Summary: Researchers found functional and anatomical differences in the brains of people who are more likely to embark on risky behaviors.
Source: University of Zurich
Risky behaviors such as smoking, alcohol and drug use, speeding, or frequently changing sexual partners result in enormous health and economic consequences and lead to associated costs of an estimated 600 billion dollars a year in the US alone. In order to define measures that could reduce these costs, a better understanding of the basis and mechanisms of risk-taking is needed.
Functional and anatomical differences
UZH neuro-economists Goekhan Aydogan, Todd Hare and Christian Ruff, together with an international research team looked at the genetic characteristics that correlate with risk-taking behavior. Using a representative sample of 25,000 people, the researchers examined the relationship between individual differences in brain anatomy and the propensity to engage in risky behavior. “We found both functional and anatomical differences,” says Goekhan Aydogan.

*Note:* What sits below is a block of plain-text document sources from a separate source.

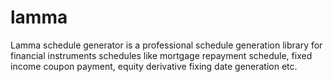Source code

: lamma
=======

Lamma schedule generator is a professional schedule generation library for financial instruments schedules like mortgage repayment schedule, fixed income coupon payment, equity derivative fixing date generation etc.
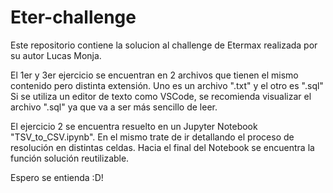 # Eter-challenge
Este repositorio contiene la solucion al challenge de Etermax realizada por su autor Lucas Monja.

El 1er y 3er ejercicio se encuentran en 2 archivos que tienen el mismo contenido pero distinta extensión. Uno es un archivo ".txt" y el otro es ".sql" Si se utiliza un editor de texto como VSCode, se recomienda visualizar el archivo ".sql" ya que va a ser más sencillo de leer.

El ejercicio 2 se encuentra resuelto en un Jupyter Notebook "TSV_to_CSV.ipynb". En el mismo trate de ir detallando el proceso de resolución en distintas celdas. Hacia el final del Notebook se encuentra la función solución reutilizable.

Espero se entienda :D!
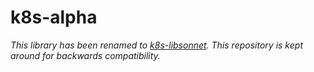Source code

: # k8s-alpha

*This library has been renamed to [k8s-libsonnet](https://github.com/jsonnet-libs/k8s-libsonnet). This repository is kept around for backwards compatibility.*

Various areas of the brain involved
Specific characteristics were found in several areas of the brain: In the hypothalamus, where the release of hormones (such as orexin, oxytocin and dopamine) controls the vegetative functions of the body; in the hippocampus, which is essential for storing memories; in the dorsolateral prefrontal cortex, which plays an important role in self-control and cognitive deliberation; in the amygdala, which controls, among other things, the emotional reaction to danger; and in the ventral striatum, which is activated when processing rewards.
The researchers were surprised by the measurable anatomical differences they discovered in the cerebellum, an area that is not usually included in studies of risk behaviors on the assumption that it is mainly involved in fine motor functions. In recent years, however, significant doubts have been raised about this hypothesis – doubts which are now backed by the current study.
“It appears that the cerebellum does after all play an important role in decision-making processes such as risk-taking behavior,” confirms Aydogan. “In the brains of more risk-tolerant individuals, we found less gray matter in these areas. How this gray matter affects behavior, however, still needs to be studied further.”
Several influencing factors studied in combination for the first time
The study breaks new ground in several regards. It is the first time that the foundations of risk-taking behavior have been investigated with such a large and representative sample. It is also the first study to examine possible influencing factors – genetic predisposition and differences in anatomy and function of brain areas – in combination rather than in isolation. At present, it is still unclear to what extent the connection between genetic disposition and neurobiological expression is causal, stresses Aydogan: “How exactly the interplay of environment and genes determines risk-taking requires further research.”
About this behavioral neuroscience research news
Source: University of Zurich
Contact: Goekhan Aydogan – University of Zurich
Image: The image is in the public domain
Original Research: Closed access.
“Genetic underpinnings of risky behaviour relate to altered neuroanatomy” by Gökhan Aydogan, Remi Daviet, Richard Karlsson Linnér, Todd A. Hare, Joseph W. Kable, Henry R. Kranzler, Reagan R. Wetherill, Christian C. Ruff, Philipp D. Koellinger, BIG BEAR Consortium & Gideon Nave. Nature Human Behavior
Genetic underpinnings of risky behaviour relate to altered neuroanatomy
Previous research points to the heritability of risk-taking behaviour. However, evidence on how genetic dispositions are translated into risky behaviour is scarce. Here, we report a genetically informed neuroimaging study of real-world risky behaviour across the domains of drinking, smoking, driving and sexual behaviour in a European sample from the UK Biobank (N = 12,675). We find negative associations between risky behaviour and grey-matter volume in distinct brain regions, including amygdala, ventral striatum, hypothalamus and dorsolateral prefrontal cortex (dlPFC). These effects are replicated in an independent sample recruited from the same population (N = 13,004). Polygenic risk scores for risky behaviour, derived from a genome-wide association study in an independent sample (N = 297,025), are inversely associated with grey-matter volume in dlPFC, putamen and hypothalamus. This relation mediates roughly 2.2% of the association between genes and behaviour. Our results highlight distinct heritable neuroanatomical features as manifestations of the genetic propensity for risk taking.